WASHINGTON – U.S. Senator Bill Cassidy, M.D. (R-LA) grilled the Executive Director for Suicide Prevention at the Department of Veterans Affairs (VA), Matthew Miller, after an Office of Inspector General (OIG) report found that a 2021 veteran suicide was improperly handled. The report also found that VA employees interfered with the OIG investigation into the death. VA responded to the OIG findings by moving the executive director of the VCL to a senior position in the secretary’s office.
“We’ve passed accountability measures for people who don’t do their job,” said Dr.
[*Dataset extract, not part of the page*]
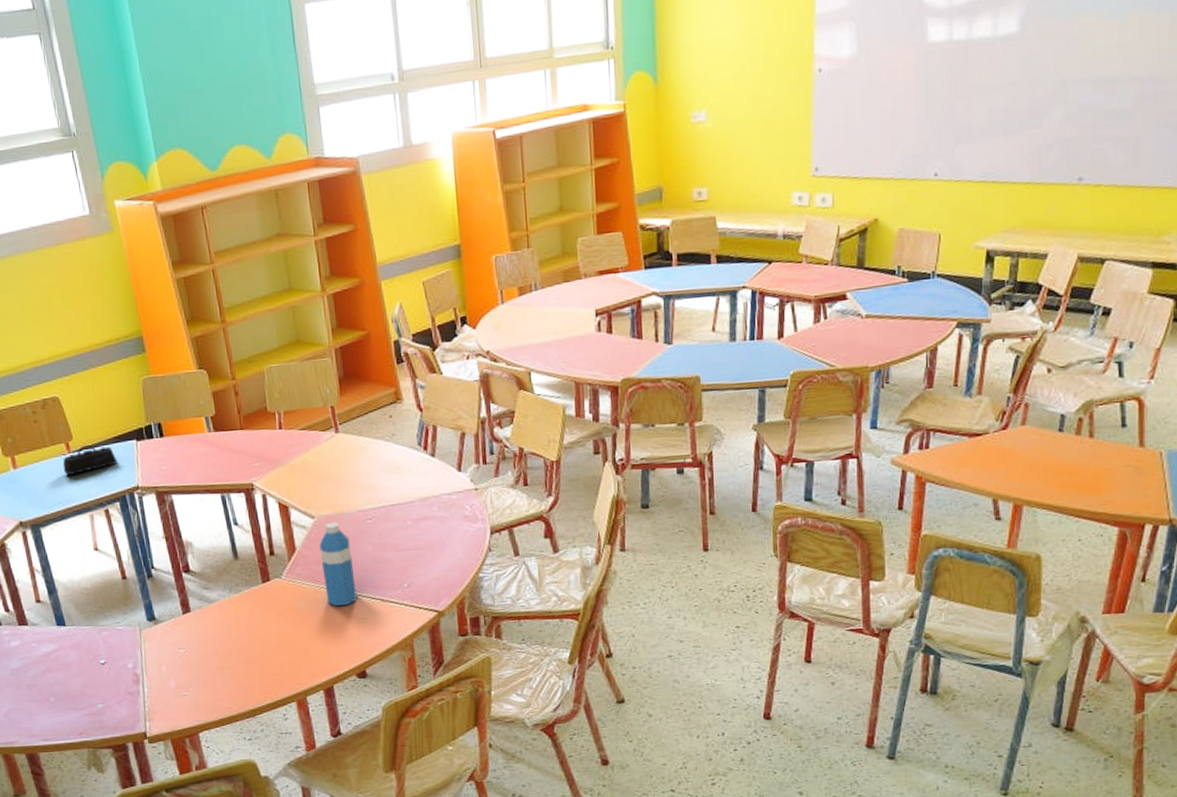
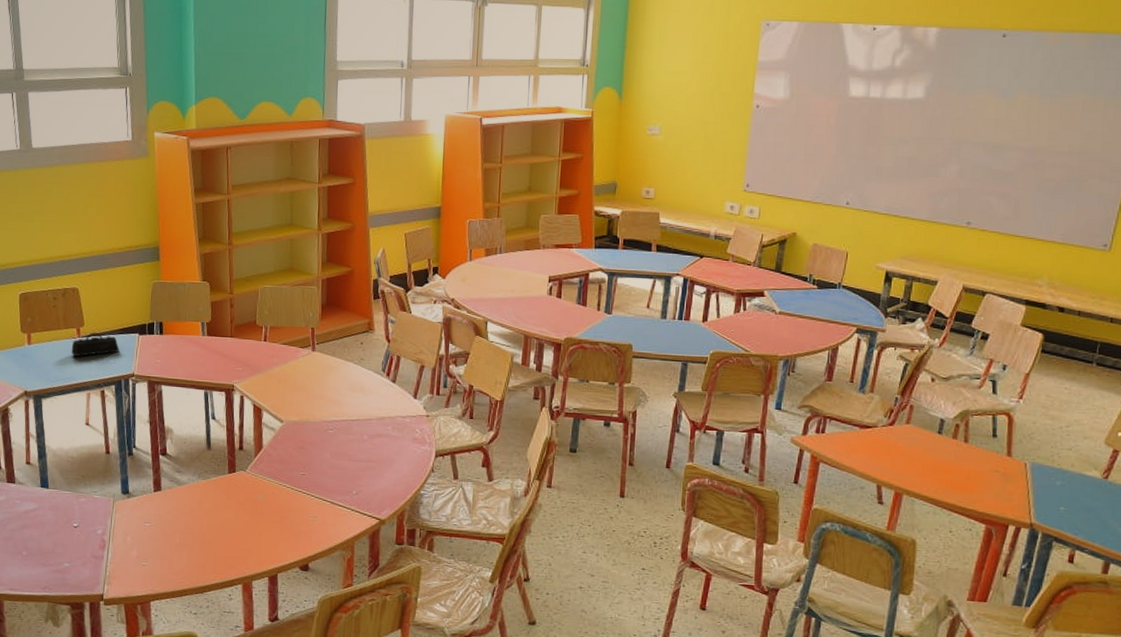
water bottle: present [319,522,357,606] -> none [283,428,311,503]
Cassidy. “And it sounds like interfering with an investigation of a suicide, which may have been inappropriately handled on a veterans’ crisis line, is incompetence.”
“It sounds like somebody was asleep at the wheel,” said Dr. Cassidy. “Now the question is was it just incompetence or was it just a cover-up.”
After being stonewalled by Miller, Cassidy called for VA officials to be held accountable.
“That veteran was ill-served, and there was as best as I can tell, an attempt not to hold people accountable,” concluded Dr. Cassidy. “And my gosh, that is a pattern.”
Background
The OIG report published on September 14th found that the Veterans Crisis Line (VCL) staff failed to take appropriate action with a veteran who died by suicide the same night he contacted the VCL. The VCL leadership then interfered with the OIG investigation, coaching staff prior to speaking with the OIG, according to the report.
The OIG also uncovered systemic issues, lack of standard operating procedures and policies for the VCL, and overall inadequate oversight. The report also discovered that the VCL Director for Quality and Training acted inappropriately and provided advice and information to the VCL responder prior to interviews with the OIG that potentially compromised the candidness of the interview.
This summer, Cassidy led the passage of a congressional resolution to support veterans struggling with mental health challenges.
Last year, the Senate unanimously passed Cassidy’s Solid Start Act to strengthen the Department of Veterans Affairs’ (VA) Solid Start program to contact every veteran three times by phone in the first year after they leave active duty. The program helps connect veterans with VA programs and benefits, including mental health resources.
Cassidy also introduced the Mental Health Reform Reauthorization Act of 2022 to reauthorize and improve Cassidy’s historic 2016 mental health reform package.